LogicMonitor also tracks our user counts on VPN for alerting purposes to mitigate reaching maximum thresholds. As a data-driven company, we also monitor Okta in order to gather data, so that should we need to move services in the future, we’re able to make a data-driven decision with LogicMonitor.
Experiencing the benefits of our hard work
Risk mitigation is a key benefit of using LogicMonitor’s Envision platform. We saw the benefits of this when experiencing a situation where our firewalls in our data center exceeded memory thresholds. The Technical Operations team was proactively notified automatically, allowing us to do a rapid failover before the tunnels crashed. Downtime was thus avoided and no customer
was affected.
Our Root Cause Analysis capability ties together alerts with logs in order to reduce MTTR, while reducing false positives and providing anomaly detection via AIOps.
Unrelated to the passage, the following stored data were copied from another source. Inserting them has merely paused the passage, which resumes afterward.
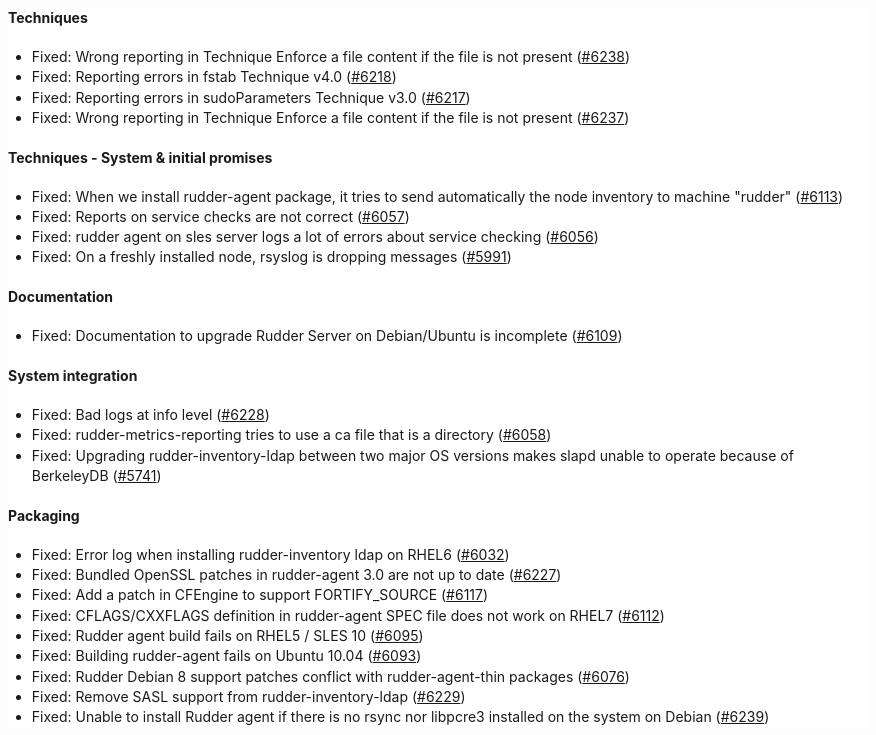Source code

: #### Techniques

  - Fixed: Wrong reporting in Technique Enforce a file content if the
    file is not present
    ([\#6238](http://www.rudder-project.org/redmine/issues/6238))
  - Fixed: Reporting errors in fstab Technique v4.0
    ([\#6218](http://www.rudder-project.org/redmine/issues/6218))
  - Fixed: Reporting errors in sudoParameters Technique v3.0
    ([\#6217](http://www.rudder-project.org/redmine/issues/6217))
  - Fixed: Wrong reporting in Technique Enforce a file content if the
    file is not present
    ([\#6237](http://www.rudder-project.org/redmine/issues/6237))

#### Techniques - System & initial promises

  - Fixed: When we install rudder-agent package, it tries to send
    automatically the node inventory to machine "rudder"
    ([\#6113](http://www.rudder-project.org/redmine/issues/6113))
  - Fixed: Reports on service checks are not correct
    ([\#6057](http://www.rudder-project.org/redmine/issues/6057))
  - Fixed: rudder agent on sles server logs a lot of errors about
    service checking
    ([\#6056](http://www.rudder-project.org/redmine/issues/6056))
  - Fixed: On a freshly installed node, rsyslog is dropping messages
    ([\#5991](http://www.rudder-project.org/redmine/issues/5991))

#### Documentation

  - Fixed: Documentation to upgrade Rudder Server on Debian/Ubuntu is
    incomplete
    ([\#6109](http://www.rudder-project.org/redmine/issues/6109))

#### System integration

  - Fixed: Bad logs at info level
    ([\#6228](http://www.rudder-project.org/redmine/issues/6228))
  - Fixed: rudder-metrics-reporting tries to use a ca file that is a
    directory
    ([\#6058](http://www.rudder-project.org/redmine/issues/6058))
  - Fixed: Upgrading rudder-inventory-ldap between two major OS versions
    makes slapd unable to operate because of BerkeleyDB
    ([\#5741](http://www.rudder-project.org/redmine/issues/5741))

#### Packaging

  - Fixed: Error log when installing rudder-inventory ldap on RHEL6
    ([\#6032](http://www.rudder-project.org/redmine/issues/6032))
  - Fixed: Bundled OpenSSL patches in rudder-agent 3.0 are not up to
    date ([\#6227](http://www.rudder-project.org/redmine/issues/6227))
  - Fixed: Add a patch in CFEngine to support FORTIFY\_SOURCE
    ([\#6117](http://www.rudder-project.org/redmine/issues/6117))
  - Fixed: CFLAGS/CXXFLAGS definition in rudder-agent SPEC file does not
    work on RHEL7
    ([\#6112](http://www.rudder-project.org/redmine/issues/6112))
  - Fixed: Rudder agent build fails on RHEL5 / SLES 10
    ([\#6095](http://www.rudder-project.org/redmine/issues/6095))
  - Fixed: Building rudder-agent fails on Ubuntu 10.04
    ([\#6093](http://www.rudder-project.org/redmine/issues/6093))
  - Fixed: Rudder Debian 8 support patches conflict with
    rudder-agent-thin packages
    ([\#6076](http://www.rudder-project.org/redmine/issues/6076))
  - Fixed: Remove SASL support from rudder-inventory-ldap
    ([\#6229](http://www.rudder-project.org/redmine/issues/6229))
  - Fixed: Unable to install Rudder agent if there is no rsync nor
    libpcre3 installed on the system on Debian
    ([\#6239](http://www.rudder-project.org/redmine/issues/6239))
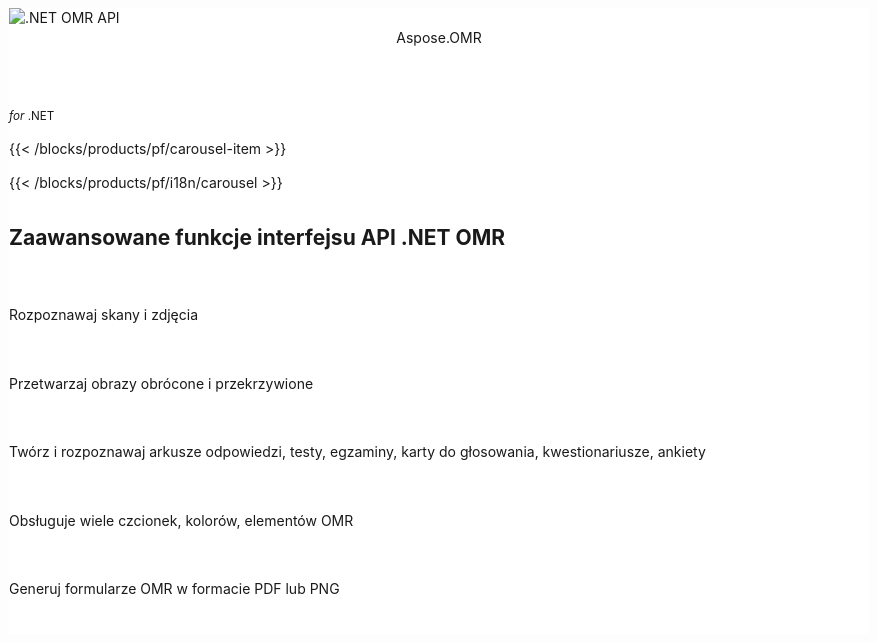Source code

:   
 </div>
 
 <div class="d1-logo">
  <img width="70" height="75" alt=".NET OMR API" src="https://www.aspose.cloud/templates/aspose/img/products/omr/aspose_omr-for-net.svg"/>
  <header>
   Aspose.OMR
  </header>
  <footer>
   <small>
    <em>
     for
    </em>
    .NET
   </small>
  </footer>
 </div>
 
</div>

{{< /blocks/products/pf/carousel-item >}}

{{< /blocks/products/pf/i18n/carousel >}}



<div class="container-fluid features-section bg-gray singleproduct">
 <a class="anchor" id="features" name="features">
 </a>
 <div class="row">
  <div class="container">
   <h2 class="pr-ft">
    Zaawansowane funkcje interfejsu API .NET OMR
   </h2>
   <p>
   </p>
   <div class="col-lg-4">
    <em class="fa fa-eye ico-blue fa-2x col-lg-2">&nbsp;</em>
    <p class="col-lg-10">
     Rozpoznawaj skany i zdjęcia
    </p>
   </div>
   <div class="col-lg-4">
    <em class="fa fa-arrows ico-blue fa-2x col-lg-2">&nbsp;</em>
    <p class="col-lg-10">
     Przetwarzaj obrazy obrócone i przekrzywione
    </p>
   </div>
   <div class="col-lg-4">
    <em class="fa fa-eye ico-blue fa-2x col-lg-2">&nbsp;</em>
    <p class="col-lg-10">
     Twórz i rozpoznawaj arkusze odpowiedzi, testy, egzaminy, karty do głosowania, kwestionariusze, ankiety
    </p>
   </div>
    <div class="col-lg-4">
    <em class="fa fa-font ico-blue fa-2x col-lg-2">&nbsp;</em>
    <p class="col-lg-10">
     Obsługuje wiele czcionek, kolorów, elementów OMR
    </p>
   </div>
    <div class="col-lg-4">
        <em class="fa fa-file-pdf ico-blue fa-2x col-lg-2">&nbsp;</em>
        <p class="col-lg-10">Generuj formularze OMR w formacie PDF lub PNG</p>
    </div>
   <div class="col-lg-4">
    <em class="fa fa-check ico-blue fa-2x col-lg-2">&nbsp;</em>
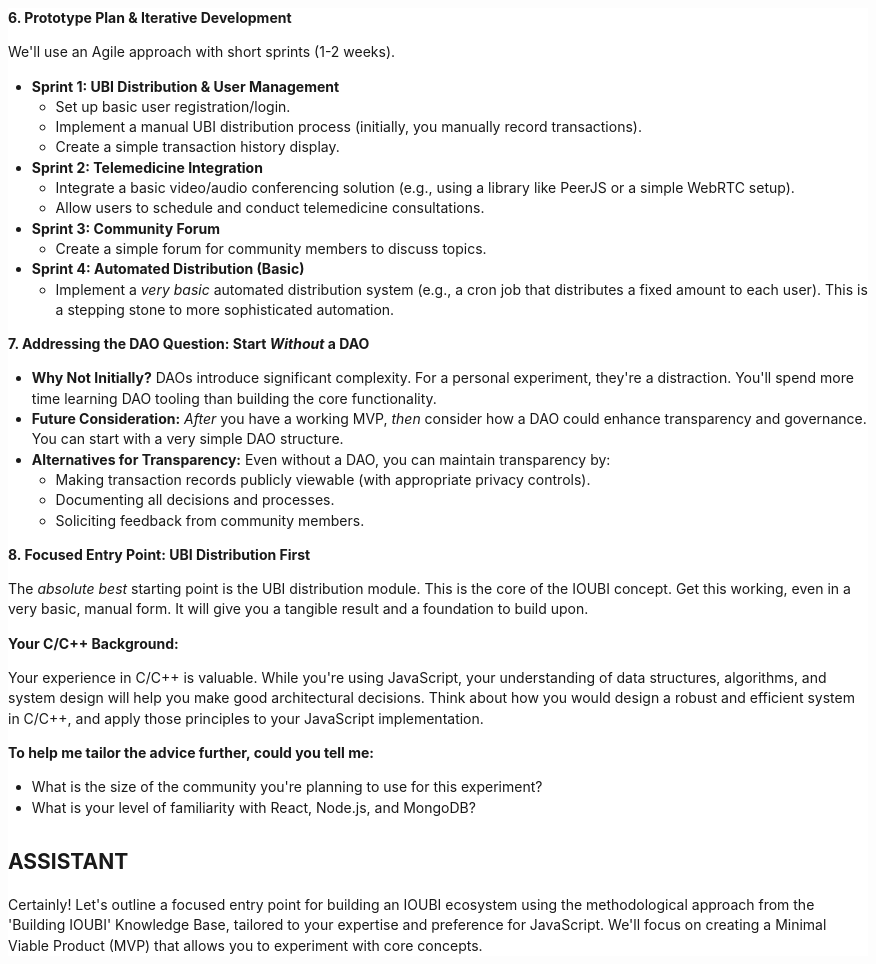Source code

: **6. Prototype Plan & Iterative Development**

We'll use an Agile approach with short sprints (1-2 weeks).

*   **Sprint 1: UBI Distribution & User Management**
    *   Set up basic user registration/login.
    *   Implement a manual UBI distribution process (initially, you manually record transactions).
    *   Create a simple transaction history display.
*   **Sprint 2: Telemedicine Integration**
    *   Integrate a basic video/audio conferencing solution (e.g., using a library like PeerJS or a simple WebRTC setup).
    *   Allow users to schedule and conduct telemedicine consultations.
*   **Sprint 3: Community Forum**
    *   Create a simple forum for community members to discuss topics.
*   **Sprint 4: Automated Distribution (Basic)**
    *   Implement a *very basic* automated distribution system (e.g., a cron job that distributes a fixed amount to each user).  This is a stepping stone to more sophisticated automation.

**7. Addressing the DAO Question:  Start *Without* a DAO**

*   **Why Not Initially?**  DAOs introduce significant complexity.  For a personal experiment, they're a distraction.  You'll spend more time learning DAO tooling than building the core functionality.
*   **Future Consideration:**  *After* you have a working MVP, *then* consider how a DAO could enhance transparency and governance.  You can start with a very simple DAO structure.
*   **Alternatives for Transparency:**  Even without a DAO, you can maintain transparency by:
    *   Making transaction records publicly viewable (with appropriate privacy controls).
    *   Documenting all decisions and processes.
    *   Soliciting feedback from community members.

**8. Focused Entry Point:  UBI Distribution First**

The *absolute best* starting point is the UBI distribution module.  This is the core of the IOUBI concept.  Get this working, even in a very basic, manual form.  It will give you a tangible result and a foundation to build upon.

**Your C/C++ Background:**

Your experience in C/C++ is valuable.  While you're using JavaScript, your understanding of data structures, algorithms, and system design will help you make good architectural decisions.  Think about how you would design a robust and efficient system in C/C++, and apply those principles to your JavaScript implementation.



**To help me tailor the advice further, could you tell me:**

*   What is the size of the community you're planning to use for this experiment?
*   What is your level of familiarity with React, Node.js, and MongoDB?


## ASSISTANT
Certainly! Let's outline a focused entry point for building an IOUBI ecosystem using the methodological approach from the 'Building IOUBI' Knowledge Base, tailored to your expertise and preference for JavaScript. We'll focus on creating a Minimal Viable Product (MVP) that allows you to experiment with core concepts.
“Metrics can tell you when something occurred but you frequently need logs to inform why it happened. The LogicMonitor team has been using centralized log aggregation tools to assist with diagnostics for years,” said Randall Thomson, VP of Technical Operations at LogicMonitor. “First and foremost, it’s nice not to have to switch products for different diagnostic use cases. Second, anomaly detection provides real value both for surfacing one-off events and for needle- in-the-haystack type research.”
During our migration to the AWS Cloud, we used the LM Envision platform to verify our architectural assumptions and optimize our configuration. We were thus able to reduce our overall infrastructure costs in a structured and manageable way by keeping our metrics and monitoring from the same perspective, without affecting the latency, response time, or performance of the Envision platform for our customers.
By keeping a close eye on our infrastructure in a unified view, we are able to ensure customer satisfaction (CSAT), both internally and externally with our partners and customers. This high CSAT has enabled us to substantially grow our revenue as a company, resulting in LogicMonitor being recognized by the Financial Times as one of The Americas’ Fastest Growing Companies 2023. With over 2000 customers relying on us directly and over 10,000 customers monitored by our partners as a part of their managed services business,
it is safe to say that LogicMonitor’s capabilities are critical to those business and IT operations, as well as our own.